В таком случае мысль, что Французская революция закончилась в 1871 году, высказанная, в частности, и И.К. Толпыгой, будет гораздо логичней, чем ее традиционная укладка в прокрустово ложе политических событий 1789–1794 годов. Длинная волна этой революции угасла лишь в 1871 году. Тогда и узкие рамки Русской революции логичней начинать 1905 годом и заканчивать 1921-м – как финалом открытой политической борьбы, хотя верхняя дата ее еще спорна. Последним всплеском длинной волны революции можно считать 1993 год как отчаянную попытку социалистических демократов установить правильный советский строй. Во многом она созвучна устремлениям парижских коммунаров, жаждавших справедливости в рамках существующих институтов. Кто-то возразит, что масштабы боен, устроенных Тьером и Ельциным, несравнимы, но вряд ли число жертв может здесь считать критерием истины.
1968 год придал идее регулирования социума государством (по вкусу это можно назвать государственным социализмом или государством всеобщего благосостояния) тот же статус, который обрела после 1848 года парламентская демократия. То и другое стало нормой и образцом, прочно изменив быт и сознание. Но 1848 год дал также старт теориям и движениям, не только взявшим под сомнение этот новый порядок, но и выдвинувшим ему альтернативой социализм.

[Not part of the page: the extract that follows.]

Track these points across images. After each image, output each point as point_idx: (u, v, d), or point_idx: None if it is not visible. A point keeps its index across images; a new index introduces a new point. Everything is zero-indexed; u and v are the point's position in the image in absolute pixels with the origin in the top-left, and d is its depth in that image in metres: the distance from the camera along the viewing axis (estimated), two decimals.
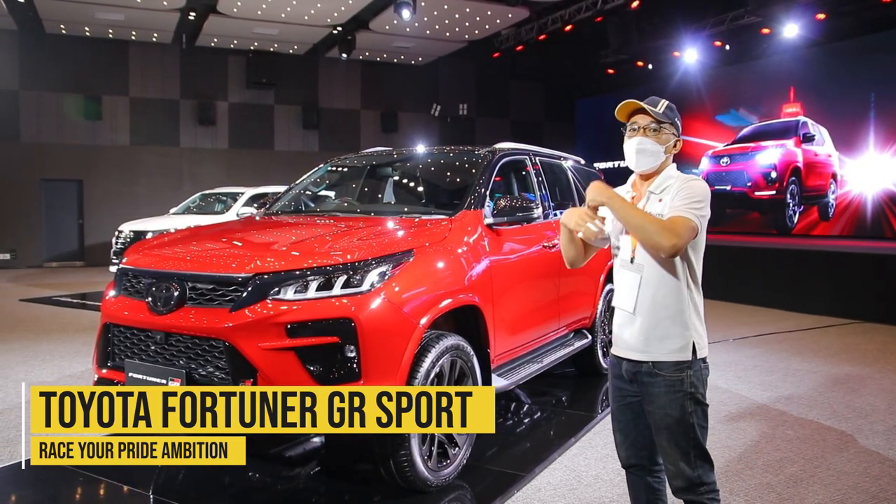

Подобно ему год 1968, утвердив государственный социализм, выпустил вовне «новых левых», подвергших критике этот порядок и отказавшихся его принимать.
Процесс запущен. Миллионы людей в мире ищут альтернативу как государственному социализму, так и либеральному капитализму. Первый из них – это уже уходящий день сегодняшний, второй – день вчерашний. Процесс идет спонтанно. Он выдвигает теоретиков, стремящихся объяснить происходящее и историю человечества, практиков, пытающихся глобально и организованно изменить порядок существующих вещей, и тех, кто, особо не вдаваясь ни в то, ни в другое, пытается жить по своим собственным принципам, альтернативным окружающему социуму. Идет своеобразная революция повседневности. Все эти люди по-разному называют себя, мотивировки их поступков варьируют, но это броуновское движение неуклонно тяготеет к идее свободы личности и самоуправлению. Поскольку оно не имеет общего названия, если не считать таковым альтерглобализм, который лишь часть этого процесса, я называю его альтернативизмом.
Кто-то сказал, что нет ничего практичней, чем хорошая теория. Марксизм долго был хорошей теорией, но с ним случилось то, что и с ньютоновско-картезианской моделью, – она перестала работать в иных временных и пространственных рамках. Формационная схема и многое из нее вытекающее сегодня так же бесполезна, как и каменный топор: им тоже можно забивать гвозди, но где их взять в век саморезов и клеев? Похоже, что мир-системный анализ Валлерстайна, претерпев неизбежные модификации, станет для XXI века тем, чем стал марксизм для XX века. Что ж до преемственности, то Валлерстайн дух «Манифеста» с собой в это плавание берет – ну, а догматы Священного Писания, думаю, можно без сожаления оставить талмудистам.